MPI群通信与矩阵乘法的Fox算法实现

来源：互联网发布：长春网络电视台编辑：程序博客网时间：2024/04/29 07:23

原本以为，MPI天生只能在Linux上运行。但这次却发现了Intel MPI Library 这个好用的东西。基本不需要设置，安上之后，用自己能登录windows的帐号和密码注册就行了。虽然不是局域网上的机器，但也可以让我的双核CPU达到100%（平时开个Matlab什么的都才是50%，软件优化真是关键啊）。

FOX算法有一些恶心的要求：输入的矩阵必须是方阵，而且进程必须为平方数，方阵必须能均匀划分给每个进程。其实方阵的条件并不一定必须，只是会增加编程复杂性。

MPI中，虽然最精华的就6条语句，但仅用这6条，还是比较麻烦的。使用一些高级语句，能提高程序性能或是简化代码。
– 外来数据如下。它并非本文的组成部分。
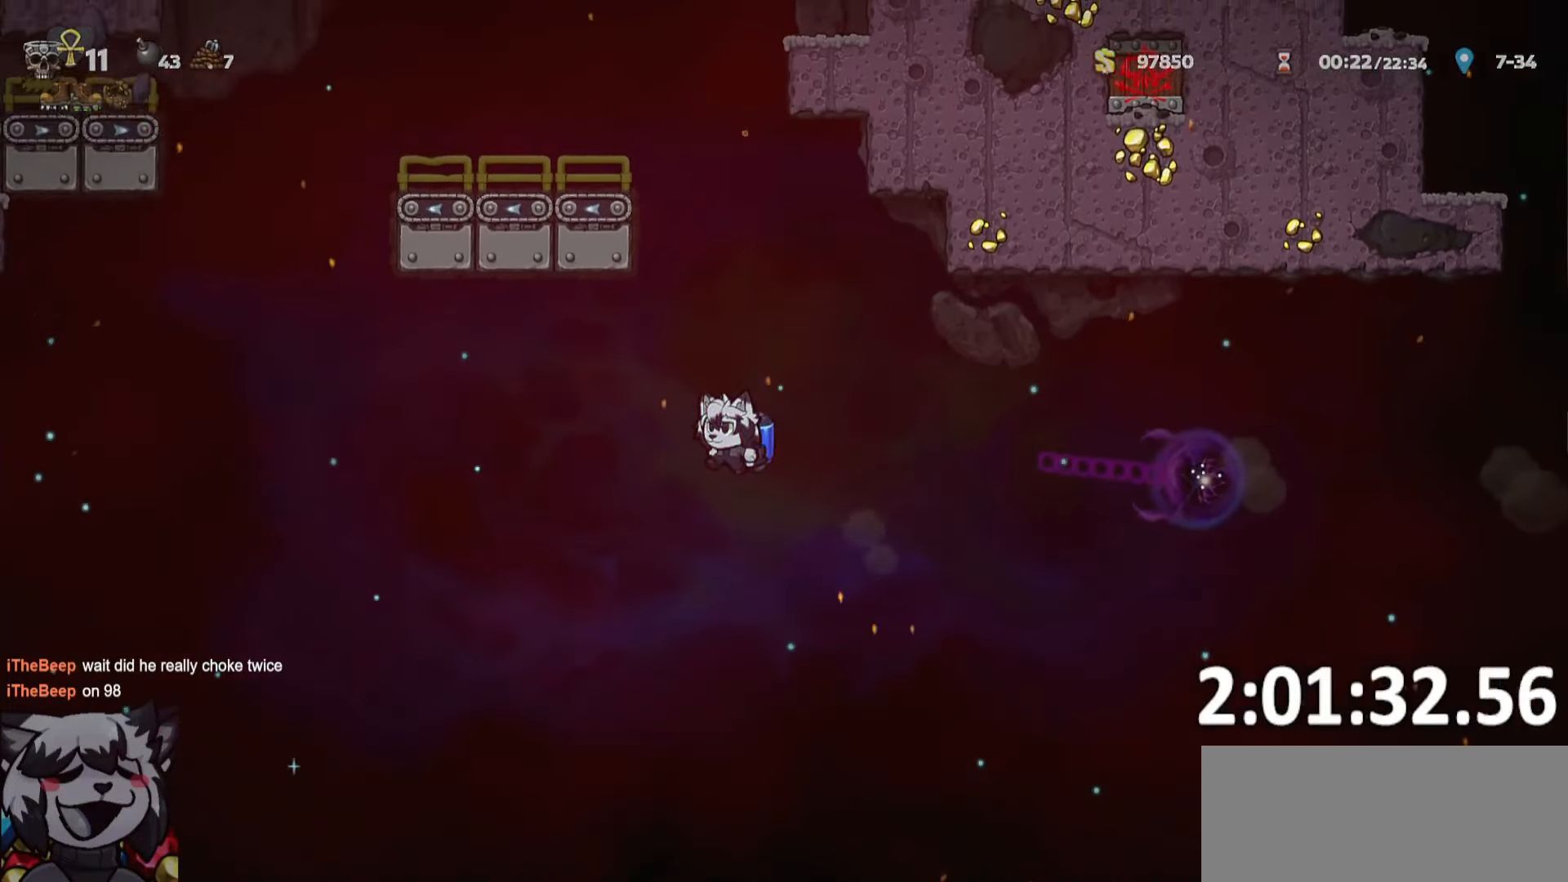
{"keys": ["a", "ptt", "run"], "events": []}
MPI_Bcast，这个是必须要提的。能把这样的语句 if (task_id == root) { send to child_id } else { recieve from root} 仅用个bcast就替换了。

MPI_Isend/MPI_Irecv是异步发送和接收的语句，显然比MPI_Send/MPI_Recv这样的阻塞语句更可能提高性能。另外，还可以避免循环死锁。当然，避免循环死锁的方法还有使用奇偶法、MPI_Sendrecv等。

虽然，理解MPI_Cart_create等一系列的笛卡尔结构操作还是有些难度的，但却是十分有用的进程逻辑功能划分方法。特别在FOX算法中，每行是个通信子域，每列也是。这样就会有n+n个子域（尽管有划分重叠），每个域的进程都仅与域中的其它进程有信息交换，这样仅用bcast一语就能传完数据。

以下是代码。比较简单。就不说明了。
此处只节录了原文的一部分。